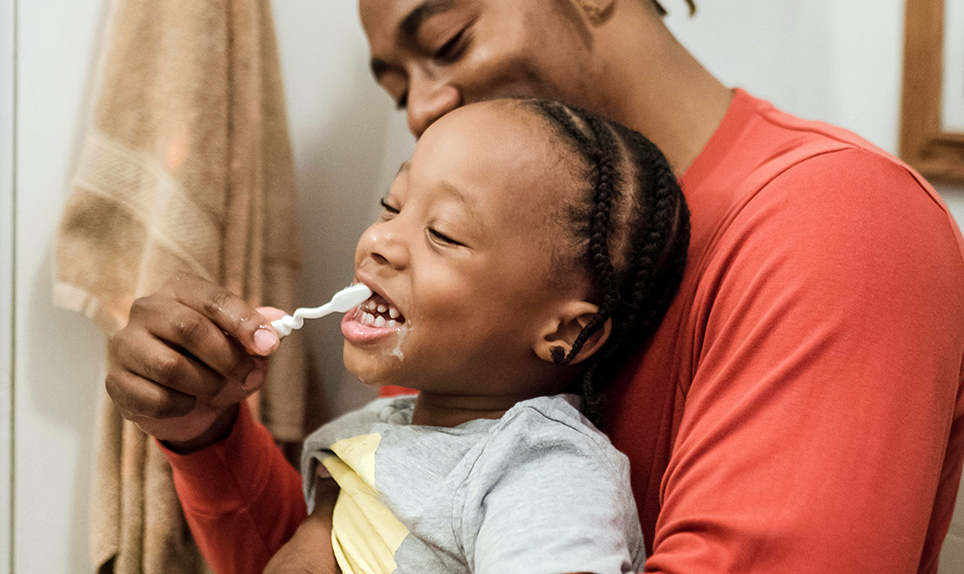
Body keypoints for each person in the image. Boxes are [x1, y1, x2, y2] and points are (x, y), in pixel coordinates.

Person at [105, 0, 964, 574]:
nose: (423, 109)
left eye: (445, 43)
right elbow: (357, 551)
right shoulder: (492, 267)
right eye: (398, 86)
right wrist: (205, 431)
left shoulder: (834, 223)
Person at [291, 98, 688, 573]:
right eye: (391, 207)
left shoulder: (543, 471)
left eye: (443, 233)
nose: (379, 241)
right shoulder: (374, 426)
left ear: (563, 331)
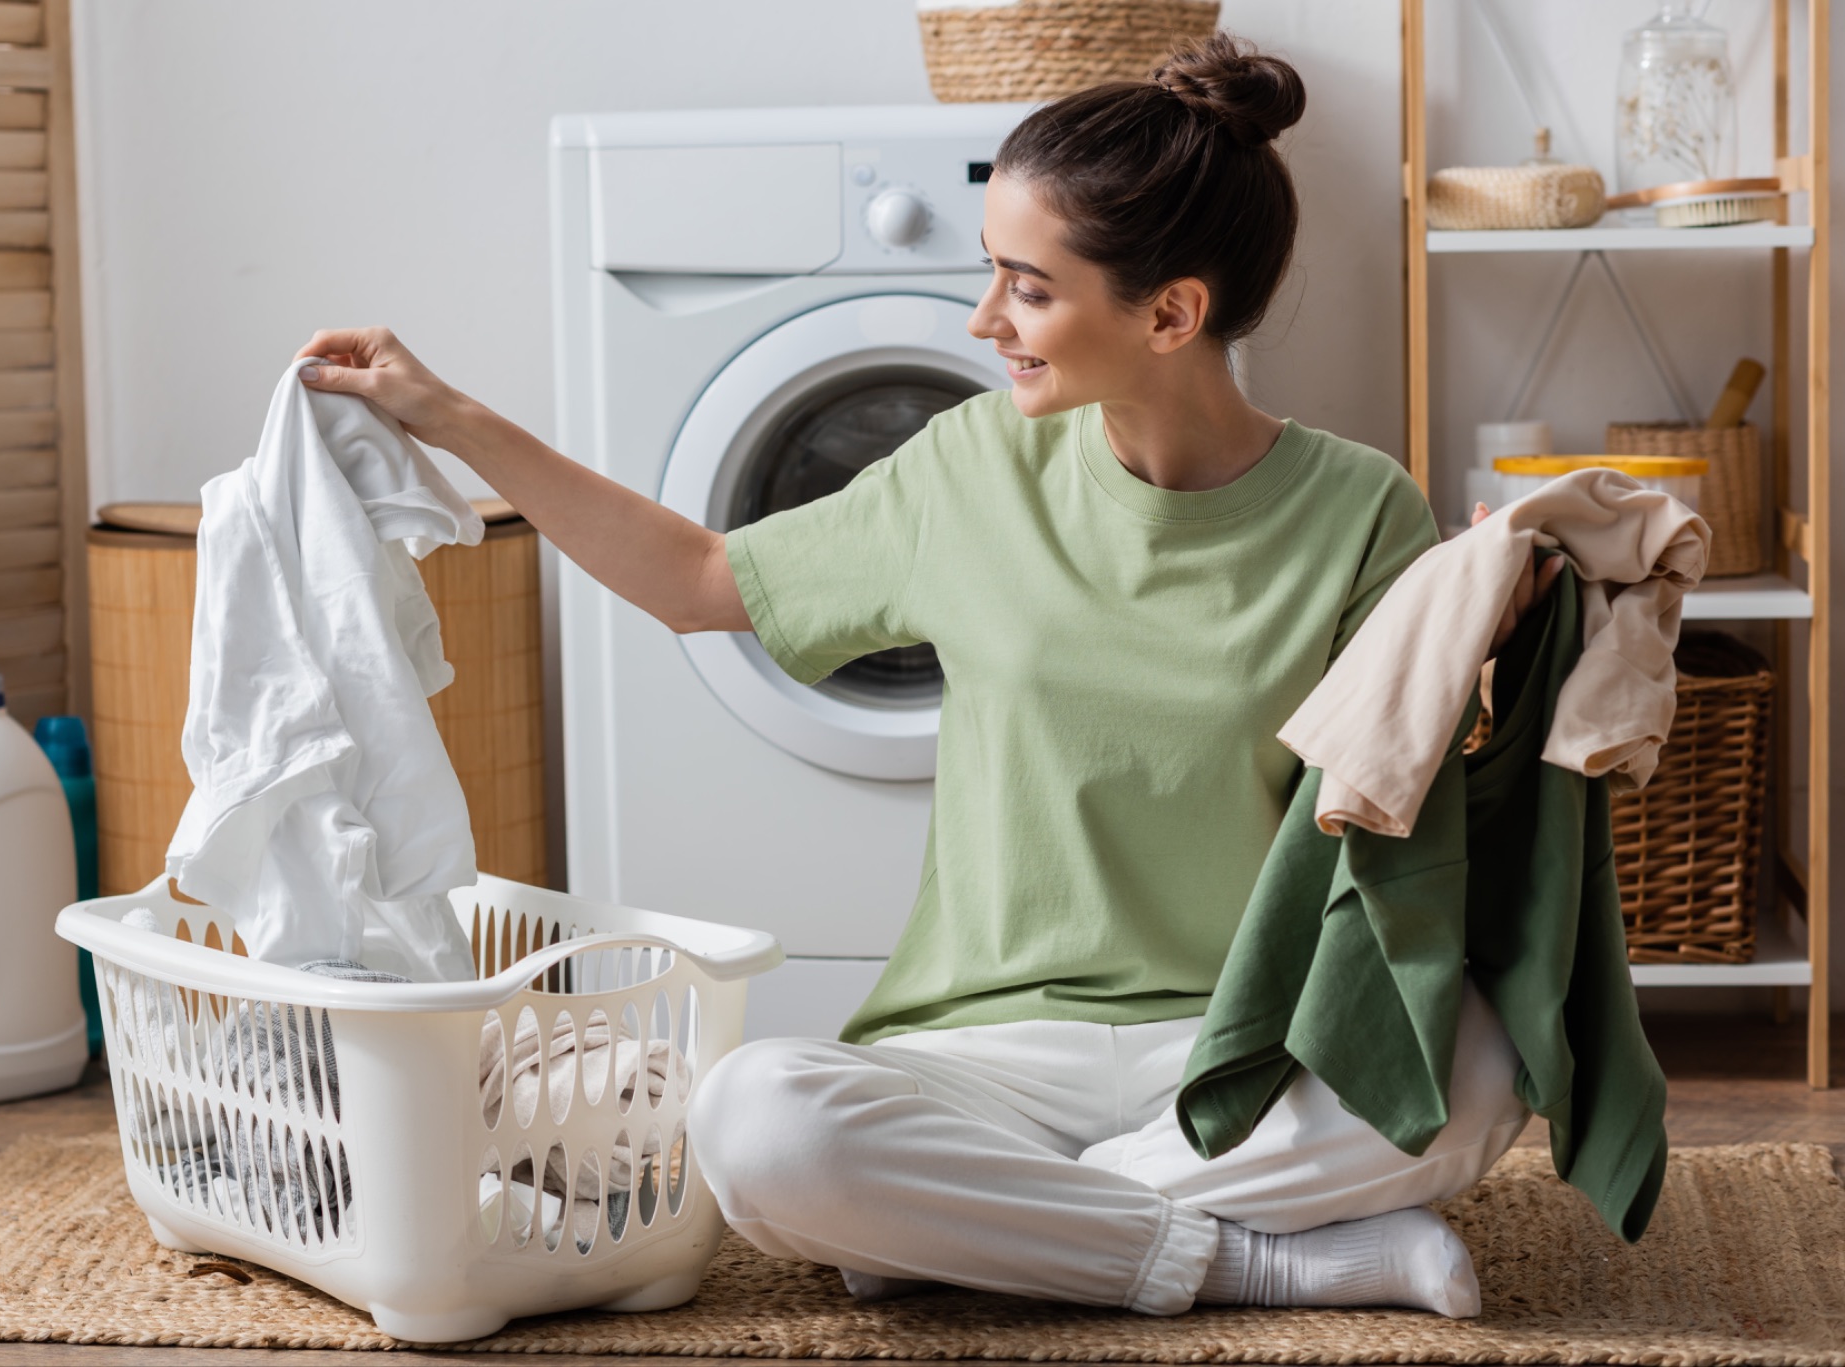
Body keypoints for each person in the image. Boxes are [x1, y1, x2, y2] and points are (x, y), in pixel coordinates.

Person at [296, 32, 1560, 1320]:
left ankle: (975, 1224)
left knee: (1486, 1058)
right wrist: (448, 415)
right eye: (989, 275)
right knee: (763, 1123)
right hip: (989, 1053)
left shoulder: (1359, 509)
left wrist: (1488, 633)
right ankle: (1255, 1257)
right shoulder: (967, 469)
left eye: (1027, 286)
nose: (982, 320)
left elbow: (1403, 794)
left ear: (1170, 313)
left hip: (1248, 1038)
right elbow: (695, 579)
::::::::::
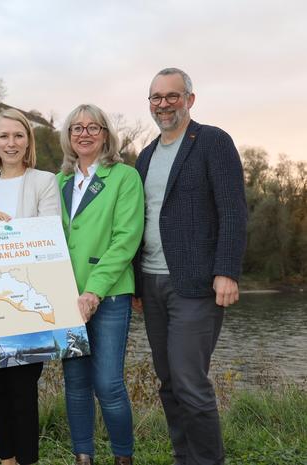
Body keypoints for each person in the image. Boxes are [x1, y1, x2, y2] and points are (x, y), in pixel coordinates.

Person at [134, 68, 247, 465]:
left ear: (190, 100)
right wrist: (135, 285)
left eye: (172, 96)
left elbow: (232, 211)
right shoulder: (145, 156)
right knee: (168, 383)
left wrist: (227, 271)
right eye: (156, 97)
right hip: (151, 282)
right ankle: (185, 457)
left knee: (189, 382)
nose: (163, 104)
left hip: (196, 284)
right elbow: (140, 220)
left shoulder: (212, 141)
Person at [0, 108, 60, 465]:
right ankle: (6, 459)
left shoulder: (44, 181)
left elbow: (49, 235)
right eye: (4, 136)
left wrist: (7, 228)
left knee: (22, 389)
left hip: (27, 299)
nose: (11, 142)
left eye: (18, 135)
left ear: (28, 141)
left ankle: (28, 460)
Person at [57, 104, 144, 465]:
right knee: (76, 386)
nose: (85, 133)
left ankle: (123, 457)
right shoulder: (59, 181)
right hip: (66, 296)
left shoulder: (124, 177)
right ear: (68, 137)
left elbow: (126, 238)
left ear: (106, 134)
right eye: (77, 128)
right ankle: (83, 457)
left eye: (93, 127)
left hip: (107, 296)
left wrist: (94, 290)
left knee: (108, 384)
::::::::::
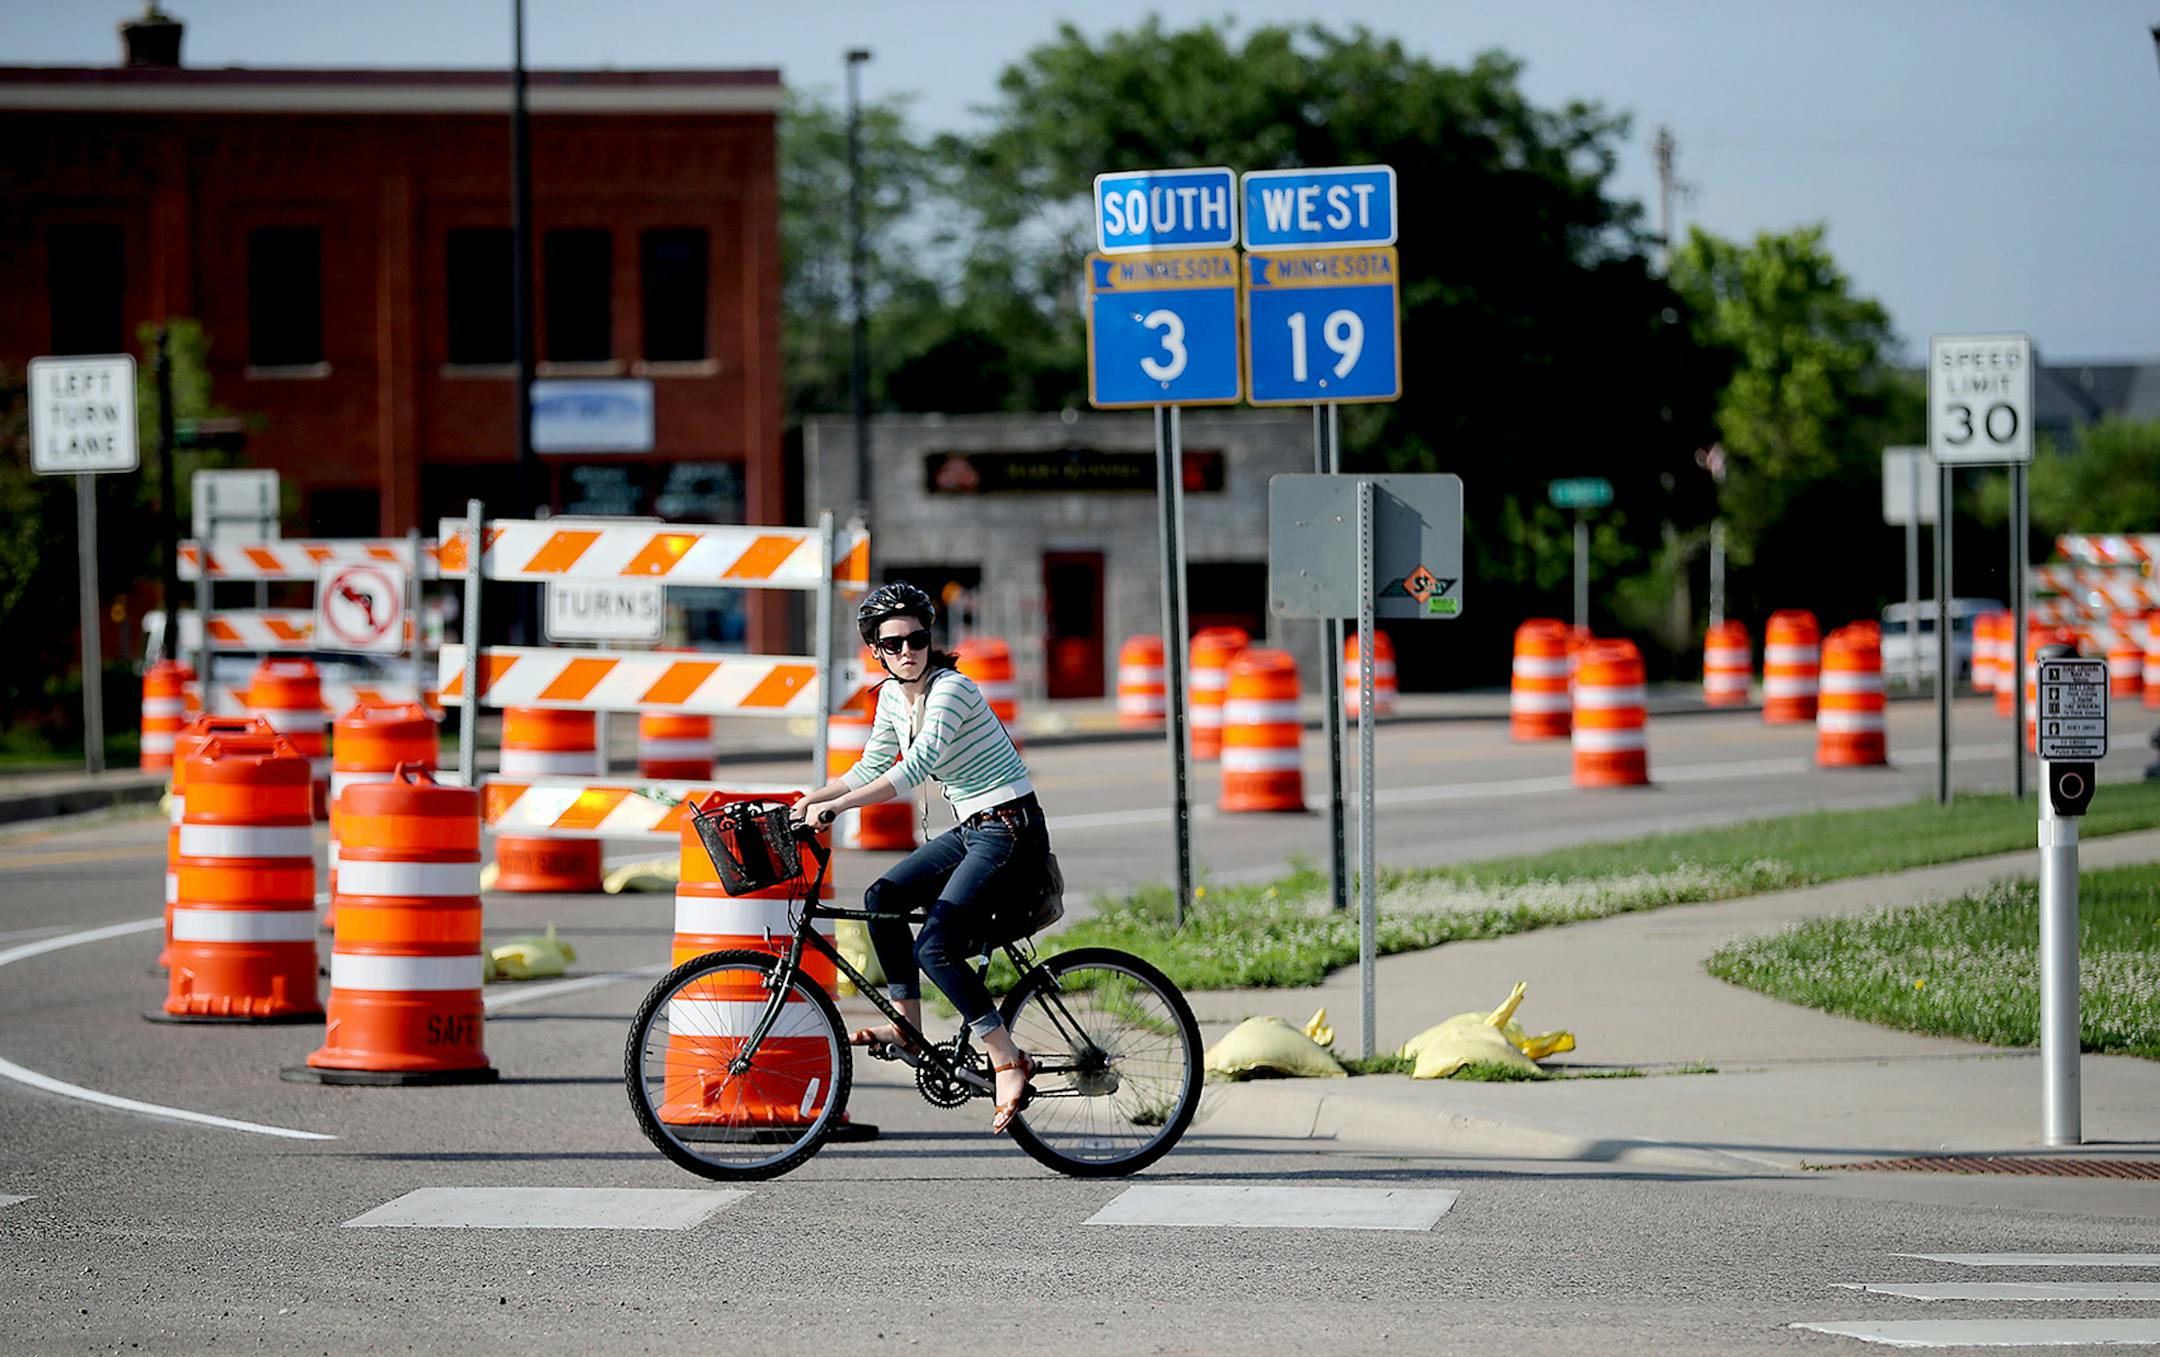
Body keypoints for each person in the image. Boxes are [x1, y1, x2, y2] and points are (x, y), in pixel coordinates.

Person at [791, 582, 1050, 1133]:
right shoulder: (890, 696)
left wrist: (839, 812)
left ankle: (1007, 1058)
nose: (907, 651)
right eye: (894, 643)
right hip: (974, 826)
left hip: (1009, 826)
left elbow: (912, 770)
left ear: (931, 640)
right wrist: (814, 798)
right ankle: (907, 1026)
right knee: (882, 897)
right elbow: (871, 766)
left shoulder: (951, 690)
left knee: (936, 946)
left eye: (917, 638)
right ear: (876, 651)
::::::::::
Among the entries above, find the line with "left shoulder: (834, 223)" and the line with "left ear: (563, 331)"; give again exactly these two lines and all lines between them.

left shoulder: (834, 223)
Person at [291, 98, 688, 573]:
right eye: (391, 207)
left shoulder: (543, 471)
left eye: (443, 233)
nose: (379, 241)
right shoulder: (374, 426)
left ear: (563, 331)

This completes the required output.